*** INFORMATION SHOWN ***
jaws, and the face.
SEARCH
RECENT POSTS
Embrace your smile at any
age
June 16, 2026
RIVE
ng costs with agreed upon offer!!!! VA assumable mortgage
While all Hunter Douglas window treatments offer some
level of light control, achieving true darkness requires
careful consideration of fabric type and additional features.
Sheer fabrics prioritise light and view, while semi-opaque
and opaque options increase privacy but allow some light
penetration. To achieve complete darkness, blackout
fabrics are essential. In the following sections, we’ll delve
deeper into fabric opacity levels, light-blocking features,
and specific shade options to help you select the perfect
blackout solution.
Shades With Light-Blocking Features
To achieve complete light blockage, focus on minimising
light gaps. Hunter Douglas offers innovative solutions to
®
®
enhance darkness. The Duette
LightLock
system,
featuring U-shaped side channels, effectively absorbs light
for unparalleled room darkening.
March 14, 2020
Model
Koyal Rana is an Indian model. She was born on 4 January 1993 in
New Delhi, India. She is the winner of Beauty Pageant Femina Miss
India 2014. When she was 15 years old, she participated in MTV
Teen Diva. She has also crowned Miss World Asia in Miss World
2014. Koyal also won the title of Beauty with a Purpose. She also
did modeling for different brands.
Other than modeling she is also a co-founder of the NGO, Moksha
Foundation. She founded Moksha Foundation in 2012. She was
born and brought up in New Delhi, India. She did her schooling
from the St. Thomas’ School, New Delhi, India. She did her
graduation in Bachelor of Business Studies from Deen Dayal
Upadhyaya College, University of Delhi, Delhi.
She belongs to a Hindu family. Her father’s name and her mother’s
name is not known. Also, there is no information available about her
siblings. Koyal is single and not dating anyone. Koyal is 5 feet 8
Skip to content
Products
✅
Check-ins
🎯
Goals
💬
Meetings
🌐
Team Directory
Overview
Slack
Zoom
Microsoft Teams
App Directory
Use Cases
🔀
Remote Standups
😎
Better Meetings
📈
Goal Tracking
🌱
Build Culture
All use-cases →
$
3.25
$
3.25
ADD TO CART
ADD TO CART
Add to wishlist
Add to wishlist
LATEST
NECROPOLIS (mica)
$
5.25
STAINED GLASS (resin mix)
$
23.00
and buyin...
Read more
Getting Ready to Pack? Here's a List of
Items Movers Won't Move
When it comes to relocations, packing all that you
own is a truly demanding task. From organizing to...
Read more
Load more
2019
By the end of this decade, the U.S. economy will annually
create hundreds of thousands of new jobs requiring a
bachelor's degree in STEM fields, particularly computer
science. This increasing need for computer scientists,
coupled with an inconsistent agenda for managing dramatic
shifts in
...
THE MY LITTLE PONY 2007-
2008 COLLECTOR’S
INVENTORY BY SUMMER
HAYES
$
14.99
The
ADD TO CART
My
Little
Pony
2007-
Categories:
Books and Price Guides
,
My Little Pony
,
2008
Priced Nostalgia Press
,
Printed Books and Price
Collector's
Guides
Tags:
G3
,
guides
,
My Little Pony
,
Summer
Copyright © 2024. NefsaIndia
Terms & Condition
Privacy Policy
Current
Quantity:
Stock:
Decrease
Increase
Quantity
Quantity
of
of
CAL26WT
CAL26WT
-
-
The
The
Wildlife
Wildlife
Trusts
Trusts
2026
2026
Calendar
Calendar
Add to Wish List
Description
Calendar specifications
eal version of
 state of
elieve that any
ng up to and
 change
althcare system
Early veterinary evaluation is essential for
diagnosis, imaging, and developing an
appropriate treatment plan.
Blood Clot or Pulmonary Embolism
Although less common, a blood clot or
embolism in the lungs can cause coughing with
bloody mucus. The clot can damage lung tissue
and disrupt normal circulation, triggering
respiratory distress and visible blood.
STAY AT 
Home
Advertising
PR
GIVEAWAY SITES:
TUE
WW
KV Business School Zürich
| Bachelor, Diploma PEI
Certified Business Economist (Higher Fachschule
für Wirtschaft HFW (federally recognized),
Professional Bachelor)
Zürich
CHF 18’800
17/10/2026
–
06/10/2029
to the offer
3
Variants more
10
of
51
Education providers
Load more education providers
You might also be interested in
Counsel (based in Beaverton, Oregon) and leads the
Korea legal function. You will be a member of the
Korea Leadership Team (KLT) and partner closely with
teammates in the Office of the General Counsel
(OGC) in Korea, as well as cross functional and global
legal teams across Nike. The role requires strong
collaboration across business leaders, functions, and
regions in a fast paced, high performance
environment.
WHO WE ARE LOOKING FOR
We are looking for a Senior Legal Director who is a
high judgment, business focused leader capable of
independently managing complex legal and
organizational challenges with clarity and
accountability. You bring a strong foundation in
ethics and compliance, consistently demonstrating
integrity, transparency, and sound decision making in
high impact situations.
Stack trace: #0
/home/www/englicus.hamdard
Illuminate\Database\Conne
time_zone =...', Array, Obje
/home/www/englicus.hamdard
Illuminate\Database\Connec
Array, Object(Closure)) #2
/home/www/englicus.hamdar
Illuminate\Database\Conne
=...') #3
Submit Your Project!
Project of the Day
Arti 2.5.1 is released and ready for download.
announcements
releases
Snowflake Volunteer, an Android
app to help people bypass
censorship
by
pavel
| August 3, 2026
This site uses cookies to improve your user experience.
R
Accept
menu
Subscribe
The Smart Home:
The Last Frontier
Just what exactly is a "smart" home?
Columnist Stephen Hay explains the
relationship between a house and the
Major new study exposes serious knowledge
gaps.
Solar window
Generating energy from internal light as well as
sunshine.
*** End of INFORMATION SHOWN ***
(PROBLEM): From the records above, extract exactly and only the lines that begin at the line with "eal version of" and stop after the line with "für Wirtschaft HFW".

(ANSWER FOR THIS EXERCISE):
eal version of
 state of
elieve that any
ng up to and
 change
althcare system
Early veterinary evaluation is essential for
diagnosis, imaging, and developing an
appropriate treatment plan.
Blood Clot or Pulmonary Embolism
Although less common, a blood clot or
embolism in the lungs can cause coughing with
bloody mucus. The clot can damage lung tissue
and disrupt normal circulation, triggering
respiratory distress and visible blood.
STAY AT 
Home
Advertising
PR
GIVEAWAY SITES:
TUE
WW
KV Business School Zürich
| Bachelor, Diploma PEI
Certified Business Economist (Higher Fachschule
für Wirtschaft HFW (federally recognized),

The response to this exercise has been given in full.